Page MenuHomePhabricator

Renew certs for mcrouter on all application servers.
Closed, ResolvedPublic

Description

Quite similar to T221346: Renew certs for mcrouter on all application servers., mw and wtp hosts in eqiad/codfw have cert expiration warnings, a mixture of:

MCROUTERCERTVERIFICATION WARNING - days_left_to_ca_expiration is 60 (outside range @~:60)
MCROUTERCERTVERIFICATION WARNING - days_left_to_client_cert_expiration is 60 (outside range @~:60)

Event Timeline

The procedure to do this is described here:

https://wikitech.wikimedia.org/wiki/Mcrouter#Renew_CA_and_certificates

it would be nice to make this a script so we don't need to paste stuff from wiki, and it's also a bit more refined.

For bonus points we could think of a way to make this rollover automated.

Mentioned in SAL (#wikimedia-operations) [2020-04-20T18:39:21Z] <rzl> disabling puppet on all mcrouter hosts for cert renewal T248093

Mentioned in SAL (#wikimedia-operations) [2020-04-20T19:40:36Z] <rzl> mcrouter certs renewed on puppetmaster1001; puppet re-enabled on mcrouter hosts and will update certs naturally over the next 30m T248093

The renewal script works as expected, but the procedure as written caused problems because not every mcrouter host is listed in /etc/cergen/mcrouter.manifests.d/mediawiki-hosts.certs.yaml on puppetmaster1001. That meant the missing hosts didn't have certs re-created by cergen, so they were deleted without replacement, which meant puppet failed on those hosts.

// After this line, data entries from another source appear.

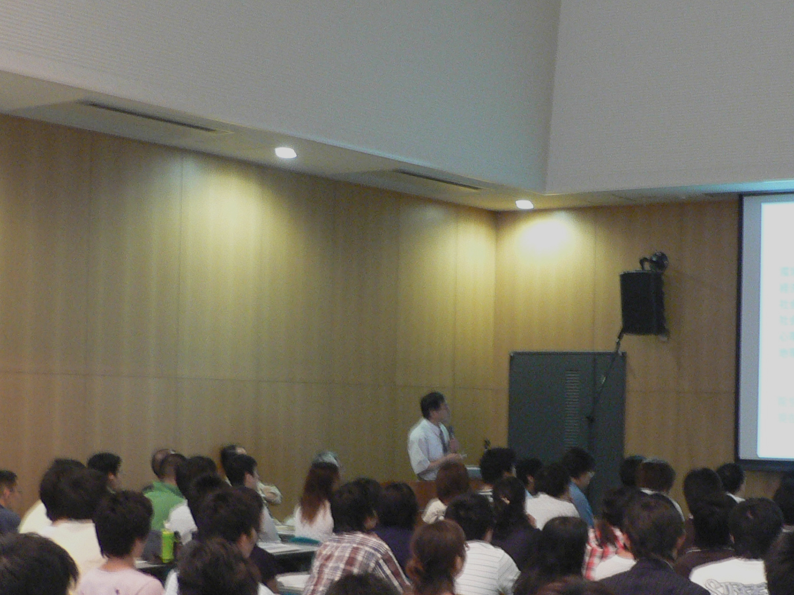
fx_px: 1537
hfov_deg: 28.7
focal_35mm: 67
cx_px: 557
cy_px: 405
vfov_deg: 21.8
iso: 200
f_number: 2.8
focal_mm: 6
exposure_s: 1/6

I reverted the cert renewal, so it still needs to be done.

Those failed hosts were all new since the last time we did this. It looks like when we provision a new appserver, we generate mcrouter certs but don't add them to that config file. I'm looking into whether that's a failure of procedure or automation, and then I'll retry the cert renewal either tomorrow or next week.

In the meantime, the script is good -- I think in general it's not a bug that it was willing to remove certs, since we expect that to happen after we decommission a mcrouter host. (We could have the script prompt for confirmation in that kind of situation, but since the goal is to have it run unattended, that's not really a solution.)

Mentioned in SAL (#wikimedia-operations) [2020-04-21T18:19:48Z] <rzl> disabling puppet on all mcrouter hosts for cert renewal T248093

Mentioned in SAL (#wikimedia-operations) [2020-04-21T19:09:04Z] <rzl> mcrouter certs renewed on puppetmaster1001 (again); puppet re-enabled on mcrouter hosts and will update certs naturally over the next 30m T248093

Certs renewed! I still need to merge the script for next time, and maybe set it up to run periodically unattended, but I'm resolving this.